According to the FTC, the Apex Capital defendants also manipulated chargeback levels in those merchant accounts to evade credit card chargeback monitoring programs, including by artificially spreading sales transactions across multiple merchant accounts (load balancing) and running low dollar value sales through the merchant accounts that did not reflect actual sales to consumers (microtransactions).
The Apex Capital defendants conducted the alleged online subscription scam since early 2014, and marketed and sold a variety of products to consumers before the court issued an order in November 2018 halting the scheme at the Commission’s request.
The court orders settle the FTC’s charges against the Apex Capital defendants. The orders against Peikos and the 12 corporate Apex Capital defendants and Barnett permanently ban the Apex Capital defendants from using negative option features to sell dietary supplements, cosmetics, foods, or drugs, or using negative option features in connection with the sale of products on a trial basis or as an add-on to a sale of another product. If the Apex Capital defendants use a negative option feature to sell other products, they are required to provide enhanced disclosures, secure consumers’ express informed consent before purchase, and provide a simple mechanism to stop recurring charges, using the same mechanism that the consumer used to purchase the product.
The orders also require the Apex defendants to improve their supervision of affiliate marketers. Finally, the orders bar the Apex Capital defendants from credit card laundering and from engaging in tactics to avoid fraud or risk monitoring programs, including load balancing and microtransactions.
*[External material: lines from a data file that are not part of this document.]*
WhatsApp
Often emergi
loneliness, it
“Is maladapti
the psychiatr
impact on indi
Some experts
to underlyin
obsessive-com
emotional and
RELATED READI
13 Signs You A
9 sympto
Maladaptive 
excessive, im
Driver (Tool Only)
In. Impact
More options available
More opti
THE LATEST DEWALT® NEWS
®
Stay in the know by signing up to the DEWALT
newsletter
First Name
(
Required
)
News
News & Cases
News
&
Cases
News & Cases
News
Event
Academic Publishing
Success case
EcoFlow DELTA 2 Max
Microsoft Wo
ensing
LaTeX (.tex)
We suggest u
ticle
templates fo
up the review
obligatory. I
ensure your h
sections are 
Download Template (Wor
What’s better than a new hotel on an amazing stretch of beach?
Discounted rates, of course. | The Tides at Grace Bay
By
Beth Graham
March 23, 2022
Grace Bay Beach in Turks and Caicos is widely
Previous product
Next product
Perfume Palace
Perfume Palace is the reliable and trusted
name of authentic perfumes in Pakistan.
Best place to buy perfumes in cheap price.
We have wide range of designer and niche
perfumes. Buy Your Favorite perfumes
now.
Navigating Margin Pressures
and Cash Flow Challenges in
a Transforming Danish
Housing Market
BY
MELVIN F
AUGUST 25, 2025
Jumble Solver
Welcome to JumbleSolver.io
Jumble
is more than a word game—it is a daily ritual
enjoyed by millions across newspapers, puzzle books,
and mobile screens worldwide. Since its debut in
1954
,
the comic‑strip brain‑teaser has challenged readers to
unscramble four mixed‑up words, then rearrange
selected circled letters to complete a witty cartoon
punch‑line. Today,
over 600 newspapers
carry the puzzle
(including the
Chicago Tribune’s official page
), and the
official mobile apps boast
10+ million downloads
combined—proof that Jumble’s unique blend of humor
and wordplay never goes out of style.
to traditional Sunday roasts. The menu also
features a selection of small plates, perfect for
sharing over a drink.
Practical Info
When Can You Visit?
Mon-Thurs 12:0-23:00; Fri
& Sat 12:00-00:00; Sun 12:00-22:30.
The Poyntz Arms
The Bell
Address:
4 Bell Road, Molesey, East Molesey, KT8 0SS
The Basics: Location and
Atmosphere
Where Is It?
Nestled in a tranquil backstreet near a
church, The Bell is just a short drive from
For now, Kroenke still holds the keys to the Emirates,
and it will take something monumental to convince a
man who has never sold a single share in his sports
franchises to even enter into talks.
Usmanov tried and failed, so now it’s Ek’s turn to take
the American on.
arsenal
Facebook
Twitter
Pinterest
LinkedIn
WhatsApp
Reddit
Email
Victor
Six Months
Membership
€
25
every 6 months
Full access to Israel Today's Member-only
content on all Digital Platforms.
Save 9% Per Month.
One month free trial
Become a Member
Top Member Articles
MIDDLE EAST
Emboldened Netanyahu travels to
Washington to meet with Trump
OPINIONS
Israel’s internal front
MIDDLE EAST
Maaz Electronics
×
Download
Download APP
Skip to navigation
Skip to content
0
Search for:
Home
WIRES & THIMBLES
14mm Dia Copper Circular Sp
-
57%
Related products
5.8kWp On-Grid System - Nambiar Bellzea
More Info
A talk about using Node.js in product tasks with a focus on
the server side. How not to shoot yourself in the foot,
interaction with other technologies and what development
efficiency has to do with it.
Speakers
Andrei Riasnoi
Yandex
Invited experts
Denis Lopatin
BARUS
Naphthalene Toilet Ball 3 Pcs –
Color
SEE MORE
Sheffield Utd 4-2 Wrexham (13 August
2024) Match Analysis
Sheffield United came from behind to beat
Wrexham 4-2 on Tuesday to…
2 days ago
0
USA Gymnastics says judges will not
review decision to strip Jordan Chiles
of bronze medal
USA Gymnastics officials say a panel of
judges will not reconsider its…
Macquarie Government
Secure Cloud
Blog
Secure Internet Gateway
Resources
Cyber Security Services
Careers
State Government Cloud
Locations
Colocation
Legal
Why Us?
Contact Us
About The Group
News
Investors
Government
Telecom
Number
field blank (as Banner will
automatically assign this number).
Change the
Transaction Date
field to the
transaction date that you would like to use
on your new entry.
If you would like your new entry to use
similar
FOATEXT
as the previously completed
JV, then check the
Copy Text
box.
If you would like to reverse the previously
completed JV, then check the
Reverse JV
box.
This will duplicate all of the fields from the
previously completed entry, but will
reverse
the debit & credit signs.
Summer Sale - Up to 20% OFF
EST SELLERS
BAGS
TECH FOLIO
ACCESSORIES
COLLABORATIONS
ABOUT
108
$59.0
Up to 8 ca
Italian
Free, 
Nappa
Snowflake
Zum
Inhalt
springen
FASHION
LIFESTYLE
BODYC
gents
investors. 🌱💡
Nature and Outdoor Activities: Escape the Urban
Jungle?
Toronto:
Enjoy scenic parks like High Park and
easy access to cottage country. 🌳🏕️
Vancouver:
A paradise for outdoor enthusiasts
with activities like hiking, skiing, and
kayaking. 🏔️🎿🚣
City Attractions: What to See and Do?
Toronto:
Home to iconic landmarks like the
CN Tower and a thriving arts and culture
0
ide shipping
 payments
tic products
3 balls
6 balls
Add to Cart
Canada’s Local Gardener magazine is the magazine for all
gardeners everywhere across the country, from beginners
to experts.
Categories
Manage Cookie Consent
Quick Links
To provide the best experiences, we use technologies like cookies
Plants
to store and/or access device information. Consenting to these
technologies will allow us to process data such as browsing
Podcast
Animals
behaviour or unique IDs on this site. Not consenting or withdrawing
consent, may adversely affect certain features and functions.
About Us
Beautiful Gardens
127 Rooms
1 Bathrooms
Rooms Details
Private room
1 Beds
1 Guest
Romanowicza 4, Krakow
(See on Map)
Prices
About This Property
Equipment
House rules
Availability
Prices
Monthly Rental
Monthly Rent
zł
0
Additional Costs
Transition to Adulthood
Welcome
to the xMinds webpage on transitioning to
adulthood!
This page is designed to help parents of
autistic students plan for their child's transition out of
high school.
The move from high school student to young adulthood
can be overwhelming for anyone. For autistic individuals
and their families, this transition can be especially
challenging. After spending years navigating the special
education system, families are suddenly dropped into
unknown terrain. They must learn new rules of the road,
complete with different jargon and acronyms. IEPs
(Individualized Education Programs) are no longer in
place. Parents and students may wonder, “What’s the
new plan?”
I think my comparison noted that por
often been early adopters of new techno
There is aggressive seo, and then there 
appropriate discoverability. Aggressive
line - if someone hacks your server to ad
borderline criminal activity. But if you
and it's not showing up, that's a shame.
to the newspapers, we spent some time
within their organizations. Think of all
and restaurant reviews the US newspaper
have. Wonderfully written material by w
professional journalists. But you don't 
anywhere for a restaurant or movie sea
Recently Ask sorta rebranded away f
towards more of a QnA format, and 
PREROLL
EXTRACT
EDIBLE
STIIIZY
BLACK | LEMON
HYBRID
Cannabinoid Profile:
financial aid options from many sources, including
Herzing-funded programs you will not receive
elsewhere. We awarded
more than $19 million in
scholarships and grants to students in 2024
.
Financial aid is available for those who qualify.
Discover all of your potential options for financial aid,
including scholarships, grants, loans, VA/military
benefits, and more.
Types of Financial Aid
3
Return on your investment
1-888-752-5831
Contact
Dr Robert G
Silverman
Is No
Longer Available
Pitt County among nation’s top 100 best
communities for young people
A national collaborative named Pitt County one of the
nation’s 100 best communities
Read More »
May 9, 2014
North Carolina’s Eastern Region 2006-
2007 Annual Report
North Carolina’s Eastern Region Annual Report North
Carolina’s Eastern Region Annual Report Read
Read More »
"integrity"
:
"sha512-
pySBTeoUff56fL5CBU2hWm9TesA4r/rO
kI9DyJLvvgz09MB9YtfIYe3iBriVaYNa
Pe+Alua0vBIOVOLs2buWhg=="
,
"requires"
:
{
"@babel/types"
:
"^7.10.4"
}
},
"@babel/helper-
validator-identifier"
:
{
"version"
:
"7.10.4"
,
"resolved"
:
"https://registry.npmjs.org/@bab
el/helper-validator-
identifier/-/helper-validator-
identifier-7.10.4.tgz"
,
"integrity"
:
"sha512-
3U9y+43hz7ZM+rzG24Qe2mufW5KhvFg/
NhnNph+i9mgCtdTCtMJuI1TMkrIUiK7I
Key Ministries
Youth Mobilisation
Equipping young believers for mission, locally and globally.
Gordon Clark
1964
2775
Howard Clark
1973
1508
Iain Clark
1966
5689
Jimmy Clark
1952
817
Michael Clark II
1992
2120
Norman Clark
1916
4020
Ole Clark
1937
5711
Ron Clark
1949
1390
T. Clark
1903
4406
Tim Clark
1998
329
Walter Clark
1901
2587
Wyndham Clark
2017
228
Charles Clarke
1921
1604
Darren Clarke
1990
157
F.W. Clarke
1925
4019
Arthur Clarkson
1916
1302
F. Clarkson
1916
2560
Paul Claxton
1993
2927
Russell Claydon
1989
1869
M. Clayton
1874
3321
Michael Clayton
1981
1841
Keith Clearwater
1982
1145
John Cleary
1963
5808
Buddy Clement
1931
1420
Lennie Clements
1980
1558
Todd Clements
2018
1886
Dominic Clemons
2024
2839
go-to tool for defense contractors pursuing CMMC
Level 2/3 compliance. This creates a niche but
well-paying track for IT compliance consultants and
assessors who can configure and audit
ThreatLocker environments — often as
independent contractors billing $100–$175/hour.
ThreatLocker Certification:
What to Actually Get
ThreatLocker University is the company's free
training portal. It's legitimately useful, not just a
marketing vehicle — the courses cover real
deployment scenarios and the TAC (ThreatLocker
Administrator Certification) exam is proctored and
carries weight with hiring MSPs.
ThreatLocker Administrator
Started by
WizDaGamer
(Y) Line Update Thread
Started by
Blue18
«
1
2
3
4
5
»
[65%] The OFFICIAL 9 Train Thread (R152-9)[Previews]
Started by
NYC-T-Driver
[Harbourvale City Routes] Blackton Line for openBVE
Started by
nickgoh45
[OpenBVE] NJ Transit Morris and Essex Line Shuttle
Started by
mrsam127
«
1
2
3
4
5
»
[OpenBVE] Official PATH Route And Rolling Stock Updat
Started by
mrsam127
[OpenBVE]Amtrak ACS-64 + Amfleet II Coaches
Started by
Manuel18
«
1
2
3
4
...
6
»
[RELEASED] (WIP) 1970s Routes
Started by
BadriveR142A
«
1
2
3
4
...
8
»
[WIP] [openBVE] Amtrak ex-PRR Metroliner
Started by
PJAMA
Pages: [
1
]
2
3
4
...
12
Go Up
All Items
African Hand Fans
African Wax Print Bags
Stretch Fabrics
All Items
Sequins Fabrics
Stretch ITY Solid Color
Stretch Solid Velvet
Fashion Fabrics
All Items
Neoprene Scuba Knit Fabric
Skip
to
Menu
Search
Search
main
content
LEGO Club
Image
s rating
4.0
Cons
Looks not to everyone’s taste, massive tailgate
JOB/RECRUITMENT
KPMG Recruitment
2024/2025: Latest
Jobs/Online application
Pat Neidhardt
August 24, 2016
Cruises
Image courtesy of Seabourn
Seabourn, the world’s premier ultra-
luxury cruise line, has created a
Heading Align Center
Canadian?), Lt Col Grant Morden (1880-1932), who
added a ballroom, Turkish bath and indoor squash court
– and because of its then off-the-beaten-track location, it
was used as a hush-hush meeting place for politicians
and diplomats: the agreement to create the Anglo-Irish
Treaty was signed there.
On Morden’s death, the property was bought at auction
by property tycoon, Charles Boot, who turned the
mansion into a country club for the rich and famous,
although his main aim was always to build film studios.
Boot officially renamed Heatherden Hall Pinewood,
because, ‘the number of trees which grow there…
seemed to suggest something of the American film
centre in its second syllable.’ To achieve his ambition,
The order against Peikos and the Apex Capital corporate defendants imposes a financial judgment of $60.3 million, which will be partially suspended after these defendants surrender their interests in substantially all of their assets, including all of the corporate defendants’ liquid assets, Peikos’ house, certain of his personal assets, and his financial rights in various companies.
The order against Barnett imposes a financial judgment of $47.3 million, which will be partially suspended after he surrenders his interest in nearly $1 million in liquid assets, as well as certain of his personal assets. All told, the anticipated recovery from the Apex Capital defendants is likely to be more than $3 million, and possibly more than $6 million, depending on the sale of certain assets.
The Commission vote approving the proposed stipulated final orders was 4-0-1, with Chairman Joseph Simons recused. The FTC filed the proposed orders in the U.S. District Court for the Central District of California, and they have now been entered by the court.
Earlier this year, the FTC filed an amended complaint adding two defendants to the case: SIA Transact Pro (Transact Pro), a Latvian financial institution and payment processor; and the company’s CEO, Mark Moskvins. Litigation continues against these defendants.
NOTE: Stipulated final orders have the force of law when approved and signed by the District Court judge.